この状態だとまだしっかりと奥に入っていません。
さてここからがキモとなる作業です。
今回のオイル漏れの原因はこのクランクシールの取り付け不具合でした。
サービスエンジニアのWくんも、何回もこの作業をしていても気を使う作業だそうです。
通常はハンマーなどで均等にたたき込んではめ込むのですが、なかなか均等にするのが大変。しかしこれが均等にはめ込まないとまたオイル漏れの原因になります。

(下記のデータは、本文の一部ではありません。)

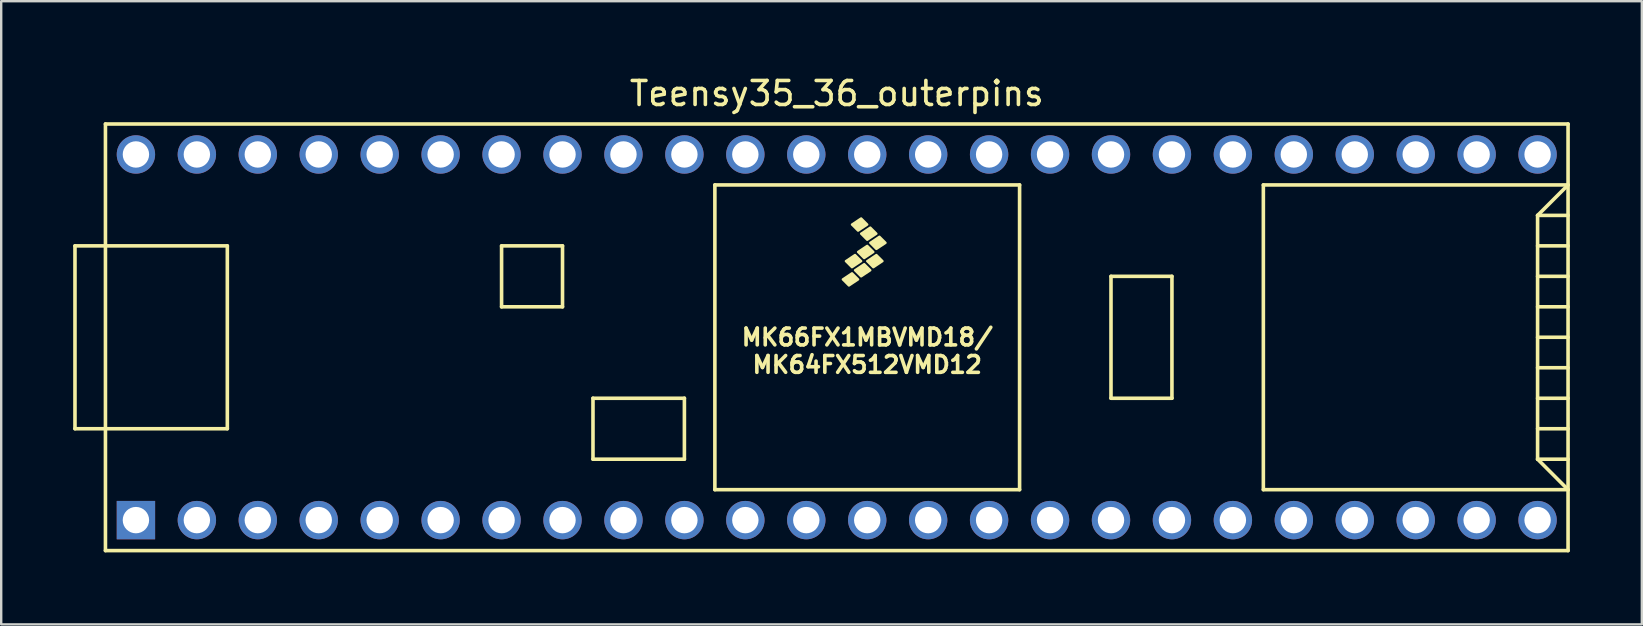
<source format=kicad_pcb>
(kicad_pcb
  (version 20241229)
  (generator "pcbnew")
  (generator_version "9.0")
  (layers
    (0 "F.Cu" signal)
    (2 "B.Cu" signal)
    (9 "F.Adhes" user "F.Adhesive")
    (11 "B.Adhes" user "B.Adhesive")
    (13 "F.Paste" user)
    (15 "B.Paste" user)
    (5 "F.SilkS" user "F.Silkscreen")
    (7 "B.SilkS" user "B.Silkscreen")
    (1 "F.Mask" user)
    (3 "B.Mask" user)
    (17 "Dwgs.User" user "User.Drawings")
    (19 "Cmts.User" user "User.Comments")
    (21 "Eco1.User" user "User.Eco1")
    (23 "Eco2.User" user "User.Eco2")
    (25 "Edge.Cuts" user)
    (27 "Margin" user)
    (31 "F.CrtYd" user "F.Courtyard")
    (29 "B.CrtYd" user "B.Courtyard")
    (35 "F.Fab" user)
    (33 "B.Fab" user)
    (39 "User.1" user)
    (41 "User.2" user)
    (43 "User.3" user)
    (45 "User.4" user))
  (footprint "Teensy35_36_outerpins"
    (layer "F.Cu")
    (at 31.825 11.008)
    (property "Reference" "Teensy35_36_outerpins" (at 0 -10.16 0) (layer "F.SilkS") (effects (font (size 1 1) (thickness 0.15))))
    (attr through_hole)
    (fp_line (start -31.75 -3.81) (end -30.48 -3.81) (stroke (width 0.15) (type solid)) (layer "F.SilkS"))
    (fp_line (start -31.75 3.81) (end -31.75 -3.81) (stroke (width 0.15) (type solid)) (layer "F.SilkS"))
    (fp_line (start -30.48 3.81) (end -31.75 3.81) (stroke (width 0.15) (type solid)) (layer "F.SilkS"))
    (fp_line (start -30.48 8.89) (end -30.48 -8.89) (stroke (width 0.15) (type solid)) (layer "F.SilkS"))
    (fp_line (start -30.48 8.89) (end 30.48 8.89) (stroke (width 0.15) (type solid)) (layer "F.SilkS"))
    (fp_line (start -25.4 -3.81) (end -30.48 -3.81) (stroke (width 0.15) (type solid)) (layer "F.SilkS"))
    (fp_line (start -25.4 3.81) (end -30.48 3.81) (stroke (width 0.15) (type solid)) (layer "F.SilkS"))
    (fp_line (start -25.4 3.81) (end -25.4 -3.81) (stroke (width 0.15) (type solid)) (layer "F.SilkS"))
    (fp_line (start -13.97 -3.81) (end -13.97 -1.27) (stroke (width 0.15) (type solid)) (layer "F.SilkS"))
    (fp_line (start -13.97 -1.27) (end -11.43 -1.27) (stroke (width 0.15) (type solid)) (layer "F.SilkS"))
    (fp_line (start -11.43 -3.81) (end -13.97 -3.81) (stroke (width 0.15) (type solid)) (layer "F.SilkS"))
    (fp_line (start -11.43 -1.27) (end -11.43 -3.81) (stroke (width 0.15) (type solid)) (layer "F.SilkS"))
    (fp_line (start -10.16 2.54) (end -6.35 2.54) (stroke (width 0.15) (type solid)) (layer "F.SilkS"))
    (fp_line (start -10.16 5.08) (end -10.16 2.54) (stroke (width 0.15) (type solid)) (layer "F.SilkS"))
    (fp_line (start -6.35 2.54) (end -6.35 5.08) (stroke (width 0.15) (type solid)) (layer "F.SilkS"))
    (fp_line (start -6.35 5.08) (end -10.16 5.08) (stroke (width 0.15) (type solid)) (layer "F.SilkS"))
    (fp_line (start -5.08 -6.35) (end -5.08 6.35) (stroke (width 0.15) (type solid)) (layer "F.SilkS"))
    (fp_line (start -5.08 -6.35) (end 7.62 -6.35) (stroke (width 0.15) (type solid)) (layer "F.SilkS"))
    (fp_line (start -5.08 6.35) (end 7.62 6.35) (stroke (width 0.15) (type solid)) (layer "F.SilkS"))
    (fp_line (start 7.62 6.35) (end 7.62 -6.35) (stroke (width 0.15) (type solid)) (layer "F.SilkS"))
    (fp_line (start 11.43 -2.54) (end 13.97 -2.54) (stroke (width 0.15) (type solid)) (layer "F.SilkS"))
    (fp_line (start 11.43 2.54) (end 11.43 -2.54) (stroke (width 0.15) (type solid)) (layer "F.SilkS"))
    (fp_line (start 13.97 -2.54) (end 13.97 2.54) (stroke (width 0.15) (type solid)) (layer "F.SilkS"))
    (fp_line (start 13.97 2.54) (end 11.43 2.54) (stroke (width 0.15) (type solid)) (layer "F.SilkS"))
    (fp_line (start 17.78 -6.35) (end 17.78 6.35) (stroke (width 0.15) (type solid)) (layer "F.SilkS"))
    (fp_line (start 17.78 6.35) (end 30.48 6.35) (stroke (width 0.15) (type solid)) (layer "F.SilkS"))
    (fp_line (start 29.21 -5.08) (end 30.48 -6.35) (stroke (width 0.15) (type solid)) (layer "F.SilkS"))
    (fp_line (start 29.21 -5.08) (end 30.48 -5.08) (stroke (width 0.15) (type solid)) (layer "F.SilkS"))
    (fp_line (start 29.21 -3.81) (end 30.48 -3.81) (stroke (width 0.15) (type solid)) (layer "F.SilkS"))
    (fp_line (start 29.21 -2.54) (end 30.48 -2.54) (stroke (width 0.15) (type solid)) (layer "F.SilkS"))
    (fp_line (start 29.21 -1.27) (end 30.48 -1.27) (stroke (width 0.15) (type solid)) (layer "F.SilkS"))
    (fp_line (start 29.21 0) (end 30.48 0) (stroke (width 0.15) (type solid)) (layer "F.SilkS"))
    (fp_line (start 29.21 1.27) (end 30.48 1.27) (stroke (width 0.15) (type solid)) (layer "F.SilkS"))
    (fp_line (start 29.21 2.54) (end 30.48 2.54) (stroke (width 0.15) (type solid)) (layer "F.SilkS"))
    (fp_line (start 29.21 3.81) (end 30.48 3.81) (stroke (width 0.15) (type solid)) (layer "F.SilkS"))
    (fp_line (start 29.21 5.08) (end 29.21 -5.08) (stroke (width 0.15) (type solid)) (layer "F.SilkS"))
    (fp_line (start 29.21 5.08) (end 30.48 5.08) (stroke (width 0.15) (type solid)) (layer "F.SilkS"))
    (fp_line (start 30.48 -8.89) (end -30.48 -8.89) (stroke (width 0.15) (type solid)) (layer "F.SilkS"))
    (fp_line (start 30.48 -8.89) (end 30.48 8.89) (stroke (width 0.15) (type solid)) (layer "F.SilkS"))
    (fp_line (start 30.48 -6.35) (end 17.78 -6.35) (stroke (width 0.15) (type solid)) (layer "F.SilkS"))
    (fp_line (start 30.48 6.35) (end 29.21 5.08) (stroke (width 0.15) (type solid)) (layer "F.SilkS"))
    (fp_poly (pts (xy 0.635 -2.667) (xy 0.889 -2.413) (xy 0.508 -2.159) (xy 0.254 -2.413)) (stroke (width 0.1) (type solid)) (fill yes) (layer "F.SilkS"))
    (fp_poly (pts (xy 0.762 -3.429) (xy 1.016 -3.175) (xy 0.635 -2.921) (xy 0.381 -3.175)) (stroke (width 0.1) (type solid)) (fill yes) (layer "F.SilkS"))
    (fp_poly (pts (xy 1.016 -4.953) (xy 1.27 -4.699) (xy 0.889 -4.445) (xy 0.635 -4.699)) (stroke (width 0.1) (type solid)) (fill yes) (layer "F.SilkS"))
    (fp_poly (pts (xy 1.143 -3.048) (xy 1.397 -2.794) (xy 1.016 -2.54) (xy 0.762 -2.794)) (stroke (width 0.1) (type solid)) (fill yes) (layer "F.SilkS"))
    (fp_poly (pts (xy 1.27 -3.81) (xy 1.524 -3.556) (xy 1.143 -3.302) (xy 0.889 -3.556)) (stroke (width 0.1) (type solid)) (fill yes) (layer "F.SilkS"))
    (fp_poly (pts (xy 1.397 -4.572) (xy 1.651 -4.318) (xy 1.27 -4.064) (xy 1.016 -4.318)) (stroke (width 0.1) (type solid)) (fill yes) (layer "F.SilkS"))
    (fp_poly (pts (xy 1.651 -3.429) (xy 1.905 -3.175) (xy 1.524 -2.921) (xy 1.27 -3.175)) (stroke (width 0.1) (type solid)) (fill yes) (layer "F.SilkS"))
    (fp_poly (pts (xy 1.778 -4.191) (xy 2.032 -3.937) (xy 1.651 -3.683) (xy 1.397 -3.937)) (stroke (width 0.1) (type solid)) (fill yes) (layer "F.SilkS"))
    (fp_text user "MK64FX512VMD12" (at 1.27 1.143 0) (layer "F.SilkS") (effects (font (size 0.7 0.7) (thickness 0.15))))
    (fp_text user "MK66FX1MBVMD18/" (at 1.27 0 0) (layer "F.SilkS") (effects (font (size 0.7 0.7) (thickness 0.15))))
    (pad "1" thru_hole rect (at -29.21 7.62) (size 1.6 1.6) (drill 1.1) (layers "*.Cu" "*.Mask"))
    (pad "2" thru_hole circle (at -26.67 7.62) (size 1.6 1.6) (drill 1.1) (layers "*.Cu" "*.Mask"))
    (pad "3" thru_hole circle (at -24.13 7.62) (size 1.6 1.6) (drill 1.1) (layers "*.Cu" "*.Mask"))
    (pad "4" thru_hole circle (at -21.59 7.62) (size 1.6 1.6) (drill 1.1) (layers "*.Cu" "*.Mask"))
    (pad "5" thru_hole circle (at -19.05 7.62) (size 1.6 1.6) (drill 1.1) (layers "*.Cu" "*.Mask"))
    (pad "6" thru_hole circle (at -16.51 7.62) (size 1.6 1.6) (drill 1.1) (layers "*.Cu" "*.Mask"))
    (pad "7" thru_hole circle (at -13.97 7.62) (size 1.6 1.6) (drill 1.1) (layers "*.Cu" "*.Mask"))
    (pad "8" thru_hole circle (at -11.43 7.62) (size 1.6 1.6) (drill 1.1) (layers "*.Cu" "*.Mask"))
    (pad "9" thru_hole circle (at -8.89 7.62) (size 1.6 1.6) (drill 1.1) (layers "*.Cu" "*.Mask"))
    (pad "10" thru_hole circle (at -6.35 7.62) (size 1.6 1.6) (drill 1.1) (layers "*.Cu" "*.Mask"))
    (pad "11" thru_hole circle (at -3.81 7.62) (size 1.6 1.6) (drill 1.1) (layers "*.Cu" "*.Mask"))
    (pad "12" thru_hole circle (at -1.27 7.62) (size 1.6 1.6) (drill 1.1) (layers "*.Cu" "*.Mask"))
    (pad "13" thru_hole circle (at 1.27 7.62) (size 1.6 1.6) (drill 1.1) (layers "*.Cu" "*.Mask"))
    (pad "14" thru_hole circle (at 3.81 7.62) (size 1.6 1.6) (drill 1.1) (layers "*.Cu" "*.Mask"))
    (pad "15" thru_hole circle (at 6.35 7.62) (size 1.6 1.6) (drill 1.1) (layers "*.Cu" "*.Mask"))
    (pad "16" thru_hole circle (at 8.89 7.62) (size 1.6 1.6) (drill 1.1) (layers "*.Cu" "*.Mask"))
    (pad "17" thru_hole circle (at 11.43 7.62) (size 1.6 1.6) (drill 1.1) (layers "*.Cu" "*.Mask"))
    (pad "18" thru_hole circle (at 13.97 7.62) (size 1.6 1.6) (drill 1.1) (layers "*.Cu" "*.Mask"))
    (pad "19" thru_hole circle (at 16.51 7.62) (size 1.6 1.6) (drill 1.1) (layers "*.Cu" "*.Mask"))
    (pad "20" thru_hole circle (at 19.05 7.62) (size 1.6 1.6) (drill 1.1) (layers "*.Cu" "*.Mask"))
    (pad "21" thru_hole circle (at 21.59 7.62) (size 1.6 1.6) (drill 1.1) (layers "*.Cu" "*.Mask"))
    (pad "22" thru_hole circle (at 24.13 7.62) (size 1.6 1.6) (drill 1.1) (layers "*.Cu" "*.Mask"))
    (pad "23" thru_hole circle (at 26.67 7.62) (size 1.6 1.6) (drill 1.1) (layers "*.Cu" "*.Mask"))
    (pad "24" thru_hole circle (at 29.21 7.62) (size 1.6 1.6) (drill 1.1) (layers "*.Cu" "*.Mask"))
    (pad "30" thru_hole circle (at 29.21 -7.62) (size 1.6 1.6) (drill 1.1) (layers "*.Cu" "*.Mask"))
    (pad "31" thru_hole circle (at 26.67 -7.62) (size 1.6 1.6) (drill 1.1) (layers "*.Cu" "*.Mask"))
    (pad "32" thru_hole circle (at 24.13 -7.62) (size 1.6 1.6) (drill 1.1) (layers "*.Cu" "*.Mask"))
    (pad "33" thru_hole circle (at 21.59 -7.62) (size 1.6 1.6) (drill 1.1) (layers "*.Cu" "*.Mask"))
    (pad "34" thru_hole circle (at 19.05 -7.62) (size 1.6 1.6) (drill 1.1) (layers "*.Cu" "*.Mask"))
    (pad "35" thru_hole circle (at 16.51 -7.62) (size 1.6 1.6) (drill 1.1) (layers "*.Cu" "*.Mask"))
    (pad "36" thru_hole circle (at 13.97 -7.62) (size 1.6 1.6) (drill 1.1) (layers "*.Cu" "*.Mask"))
    (pad "37" thru_hole circle (at 11.43 -7.62) (size 1.6 1.6) (drill 1.1) (layers "*.Cu" "*.Mask"))
    (pad "38" thru_hole circle (at 8.89 -7.62) (size 1.6 1.6) (drill 1.1) (layers "*.Cu" "*.Mask"))
    (pad "39" thru_hole circle (at 6.35 -7.62) (size 1.6 1.6) (drill 1.1) (layers "*.Cu" "*.Mask"))
    (pad "40" thru_hole circle (at 3.81 -7.62) (size 1.6 1.6) (drill 1.1) (layers "*.Cu" "*.Mask"))
    (pad "41" thru_hole circle (at 1.27 -7.62) (size 1.6 1.6) (drill 1.1) (layers "*.Cu" "*.Mask"))
    (pad "42" thru_hole circle (at -1.27 -7.62) (size 1.6 1.6) (drill 1.1) (layers "*.Cu" "*.Mask"))
    (pad "43" thru_hole circle (at -3.81 -7.62) (size 1.6 1.6) (drill 1.1) (layers "*.Cu" "*.Mask"))
    (pad "44" thru_hole circle (at -6.35 -7.62) (size 1.6 1.6) (drill 1.1) (layers "*.Cu" "*.Mask"))
    (pad "45" thru_hole circle (at -8.89 -7.62) (size 1.6 1.6) (drill 1.1) (layers "*.Cu" "*.Mask"))
    (pad "46" thru_hole circle (at -11.43 -7.62) (size 1.6 1.6) (drill 1.1) (layers "*.Cu" "*.Mask"))
    (pad "47" thru_hole circle (at -13.97 -7.62) (size 1.6 1.6) (drill 1.1) (layers "*.Cu" "*.Mask"))
    (pad "48" thru_hole circle (at -16.51 -7.62) (size 1.6 1.6) (drill 1.1) (layers "*.Cu" "*.Mask"))
    (pad "49" thru_hole circle (at -19.05 -7.62) (size 1.6 1.6) (drill 1.1) (layers "*.Cu" "*.Mask"))
    (pad "50" thru_hole circle (at -21.59 -7.62) (size 1.6 1.6) (drill 1.1) (layers "*.Cu" "*.Mask"))
    (pad "51" thru_hole circle (at -24.13 -7.62) (size 1.6 1.6) (drill 1.1) (layers "*.Cu" "*.Mask"))
    (pad "52" thru_hole circle (at -26.67 -7.62) (size 1.6 1.6) (drill 1.1) (layers "*.Cu" "*.Mask"))
    (pad "53" thru_hole circle (at -29.21 -7.62) (size 1.6 1.6) (drill 1.1) (layers "*.Cu" "*.Mask")))
  (gr_rect
    (start -3 -3)
    (end 65.38 22.973)
    (stroke (width 0.1) (type default))
    (fill no)
    (layer "Edge.Cuts")))
</source>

Wくんはこのオイルシールを均等にはめ込むために、このオイルシールの外周に合う円筒の金属部材を探してきてそれを上からたたいてはめ込むんです。
その丁寧な作業に脱帽でした。
これではめ込み完了です。
均等にしっかりとはめ込んでありますね。
これで組み立てて仕上げて完了です。
Wくんの責任施工完了です。
今回は本当にいろいろとありがとうございました。
作業時間や手順に気を使っていただき感謝です。
また同じアリストの仲間の方々もお願いするのでよろしくお願いいたします。
今回のクランクシャフトからのオイル漏れ修理、実は同じ修理を3年半前に施工しました。
前回の修理は8万キロ16年経ってから漏れましたが、今回は3年半で漏れてしまいました。
その原因は、そのシール類の取り付け不具合による漏れという診断結果。
今回その交換取付作業を間近で見ていて、その一つ一つの作業に細心の注意を払ってるのがよく分かりました。
すごくいいエンジンでもこんな小さなシールが駄目なだけでオイル漏れをする。
ホントエンジンはデリケートです」。
またエンジン内部の綺麗さは、オイル管理が大事だなと改めて思いました。
エンジンのオイル漏れ、この心配がなくなり本当にスッキリしました。
今回の一番の財産は、このように私の想いを分かってくれてしっかりと対応してくれたエンジニアWくんに出会えたのとそれをサポートしてくださる静浜の方々に感謝です。
本当に本当にありがとうございました。